Я не чувствовал себя несчастным: за несколько лет до того в одном брюссельском музее я приучил себя часами неподвижно сидеть, сохраняя спокойствие. В те дни я научился вызывать у себя состояние полного внутреннего безмолвия, похожее на самогипноз. Так я оказывался в каком-то тусклом трансе, облегчавшем долгое, напряженное ожидание: под конец у меня возникала странная шизофреническая иллюзия, будто на самом деле жду вовсе не я, а кто-то другой. Одиночество совершенно не угнетало меня в этой темной клетушке, где я провел несколько месяцев. Меня укрыл в ней директор музея, когда гестаповцы принялись прочесывать Брюссель в поисках эмигрантов. Мы виделись с ним совсем коротко утром и вечером: он приносил мне поесть, а вечером, когда музей закрывался, он выпускал меня из укрытия. В дневное время моя комната была заперта, а единственный ключ директор оставлял у себя. Когда снаружи по коридору кто-то шел, я должен был сидеть не шелохнувшись, стараясь не кашлять и не чихать. Это было совсем нетрудно, но я опасался, что в минуту настоящей опасности мое легкое возбуждение моментально перерастет в неконтролируемую панику. Поэтому я решил перестраховаться и заняться развитием своей духовной сопротивляемости. Я взял себе за правило подолгу не следить за часами, так что порою уже не мог отличить день от ночи, особенно по воскресеньям, когда директор оставался дома, — однако вскоре мне пришлось прервать свои упражнения. Я почувствовал, что теряю последние остатки психического равновесия и уже одной ногой сорвался в ту трясину, где окончательно утрачу свою личность. Я ведь и так всю жизнь ходил по краю этой трясины. Спасло меня только одно: долг мести, а вовсе не вера в жизнь.

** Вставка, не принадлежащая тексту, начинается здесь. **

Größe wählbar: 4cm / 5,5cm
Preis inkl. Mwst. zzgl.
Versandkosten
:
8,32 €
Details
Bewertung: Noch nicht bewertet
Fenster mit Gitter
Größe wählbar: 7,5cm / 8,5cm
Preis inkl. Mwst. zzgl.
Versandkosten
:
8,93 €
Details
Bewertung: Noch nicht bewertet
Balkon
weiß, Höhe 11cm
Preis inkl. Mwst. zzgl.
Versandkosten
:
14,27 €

Через неделю ко мне обратился какой-то человек — тощий и ссохшийся, словно покойник. В руках он держал зеленый портфель из крокодиловой кожи и напоминал одного из адвокатов, которые как воронье кружили по нашему просторному дневному залу.

— Это вы Людвиг Зоммер?

Я смерил незнакомца недоверчивым взглядом. Он говорил по-немецки.

— А вам какое дело?

— Вы что, не знаете, как вас зовут: Людвиг Зоммер или нет? — Он выдавил из себя какой-то каркающий смешок. На его помятом, сером лице обнажились неожиданно крупные белые зубы.

Тем временем я сообразил, что особых причин скрывать свое имя у меня нет.

— Я-то знаю, — возразил я, — а вам какое дело?

Незнакомец посмотрел на меня, хлопая глазами, как сыч.

— Я к вам пришел по поручению Роберта Хирша, — сообщил он наконец.

Я изумленно уставился на него:

— От Хирша? От Роберта Хирша?

Незнакомец кивнул:

— От кого же еще?

— Роберт Хирш умер, — сказал я.

Незнакомец посмотрел на меня. Он явно был озадачен.

— Роберт Хирш живет в Нью-Йорке, — заявил он. — Я говорил с ним не далее как два часа тому назад.

Я покачал головой:

— Не может быть. Вы его с кем-то путаете. Роберта Хирша расстреляли в Марселе.

— Полный бред! Хирш прислал меня, чтобы помочь вам отсюда выбраться.

Я не верил ему. Вдруг это ловушка, которую подстроили американские инспекторы?

— А откуда он знает, что я здесь? — спросил я.